Antidotes for Jessica Simpson Syndrome

By Michelle Malkin

Hollywood loves dummies. The more beautiful, the better. Witness the stratospheric rise of the vacant-eyed Jessica Simpson. She’s the star of a top-rated MTV reality show whose cameras have captured her confusing the content of the Chicken of the Sea tuna fish brand for actual chicken, and suggesting that Buffalo wings are made of actual buffalo meat. Now, she’s inked a deal with ABC to bring her inadvertent comedic “genius” to a wider network audience.

Before she started uttering insipid things on MTV, Jessica was a moderately famous pop star with fluffy blonde hair, ample bosom and nice legs. Pre-dummification, her main claim to fame – a very, very admirable one – had been that she remained abstinent until marriage. But in the twisted domain of Hollyweird, chastity simply isn’t the ticket to an ambitious young woman’s superstardom. Stupidity is.

The same “progressive” Hollywood celebrities who sneer at President Bush’s mediocre college grades work in an industry that has long prided itself on, and profited from, popularizing anti-intellectualism. From Marilyn Monroe to Suzanne Somers to Anna Nicole Smith, the deification of the ditz has been a staple of the entertainment world.

Simpson’s father, who serves as her manager and MTV show producer, is all too eager to cash in on his daughter’s low-watt-powered fame. “What’s happening here is Jessica knows she’s on camera,” he rationalized to TV Guide Online. “Since she was a little girl, people have been calling her a dumb blonde, [so] she begins to assume the role that everybody expects of her. That doesn’t mean that’s who she is. It’s a part of her personality, but it’s one that she’s enhancing on the show. It’s nothing that’s not real, but she unintentionally exaggerates.”

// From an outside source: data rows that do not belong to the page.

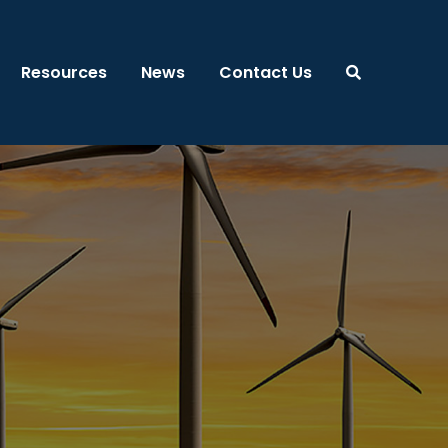
Resources
News
Contact Us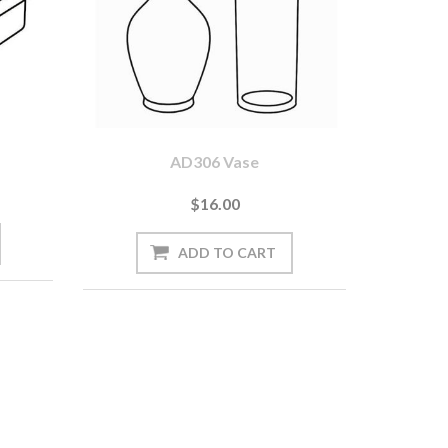
AD306 Vase
$16.00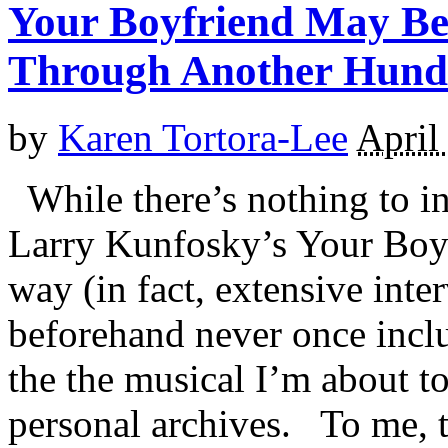
Your Boyfriend May Be
Through Another Hund
by
Karen Tortora-Lee
April
While there’s nothing to i
Larry Kunfosky’s Your Boy
way (in fact, extensive int
beforehand never once incl
the the musical I’m about t
personal archives. To me, th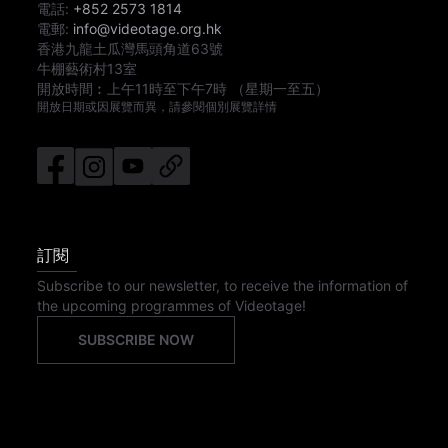
電話:
+852 2573 1814
電郵:
info@videotage.org.hk
香港九龍土瓜灣馬頭角道63號
牛棚藝術村13室
開放時間︰
上午11時
至
下午7時
（星期一至五）
開放日期或因展覽而異，請參閱個別展覽詳情
訂閱
Subscribe to our newsletter, to receive the information of
the upcoming programmes of Videotage!
SUBSCRIBE NOW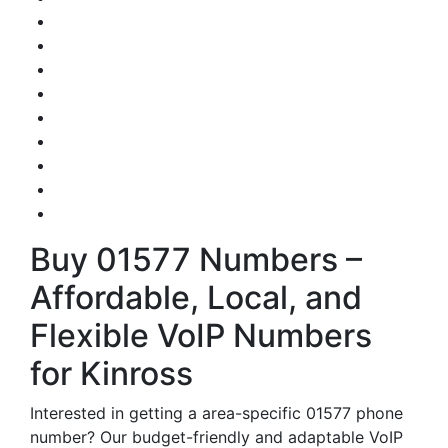
Buy 01577 Numbers –
Affordable, Local, and
Flexible VoIP Numbers
for Kinross
Interested in getting a area-specific 01577 phone
number? Our budget-friendly and adaptable VoIP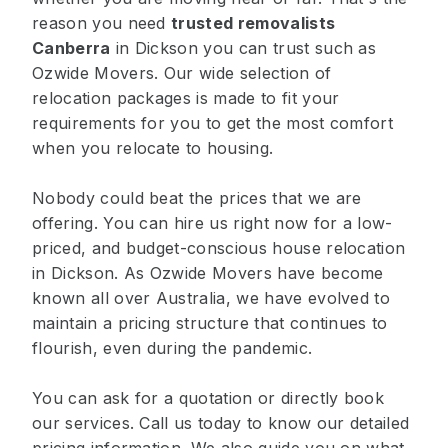
reason you need
trusted removalists
Canberra
in Dickson you can trust such as
Ozwide Movers. Our wide selection of
relocation packages is made to fit your
requirements for you to get the most comfort
when you relocate to housing.
Nobody could beat the prices that we are
offering. You can hire us right now for a low-
priced, and budget-conscious house relocation
in Dickson. As Ozwide Movers have become
known all over Australia, we have evolved to
maintain a pricing structure that continues to
flourish, even during the pandemic.
You can ask for a quotation or directly book
our services. Call us today to know our detailed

Proud papa Simpson explains that when Jessica caters to low expectations, it shows that “she’s just a normal kid.” What a terrible message to send to young women and girls. Deliberately dumbing yourself down to enhance your popularity isn’t “normal.” It’s degrading. Nevertheless, Jessica is delighted that exhibiting cluelessness and ignorance is now referred to by her peers as “pulling a Jessica.” Just call them Generation Duh.

Fortunately, parents looking for antidotes to Jessica Simpson syndrome and moron worship by the liberal Hollywood elite can find plenty of female role models in the media with beauty and brains.

FOX News Channel is chock-full of smart women. News analyst Monica Crowley served as foreign policy assistant to President Richard Nixon, wrote two history books on Nixon’s life, and holds a doctorate in international relations from Columbia University. Business anchor Brenda Buttner graduated from Harvard University with honors and went on to be a Rhodes Scholar at Oxford University, where she graduated with high honors with a degree in politics and economics. Anchor and show host Linda Vester is a magna cum laude graduate of Boston University with a journalism degree. She also holds an honors diploma from the Sorbonne in France, studied Middle East affairs in Egypt as a Fulbright Scholar, and speaks Arabic and French.

Syndicated radio talk-show host and best-selling author Laura Ingraham is a graduate of Dartmouth College and the University of Virginia School of Law. She worked as a former white-collar criminal defense attorney, law clerk on the Supreme Court of the United States, and Reagan administration speechwriter.

And syndicated columnist and best-selling author Ann Coulter – who now has a sharp-talking action figure modeled after her – graduated with honors from Cornell University and received her J.D. from the University of Michigan Law School, where she was an editor of the Michigan Law Review.

These women on the airwaves prove you can be successful without compromising your IQ or your dignity. Being cerebral isn’t a bad thing, Jessica. And no, that doesn’t mean acting like a corn flake.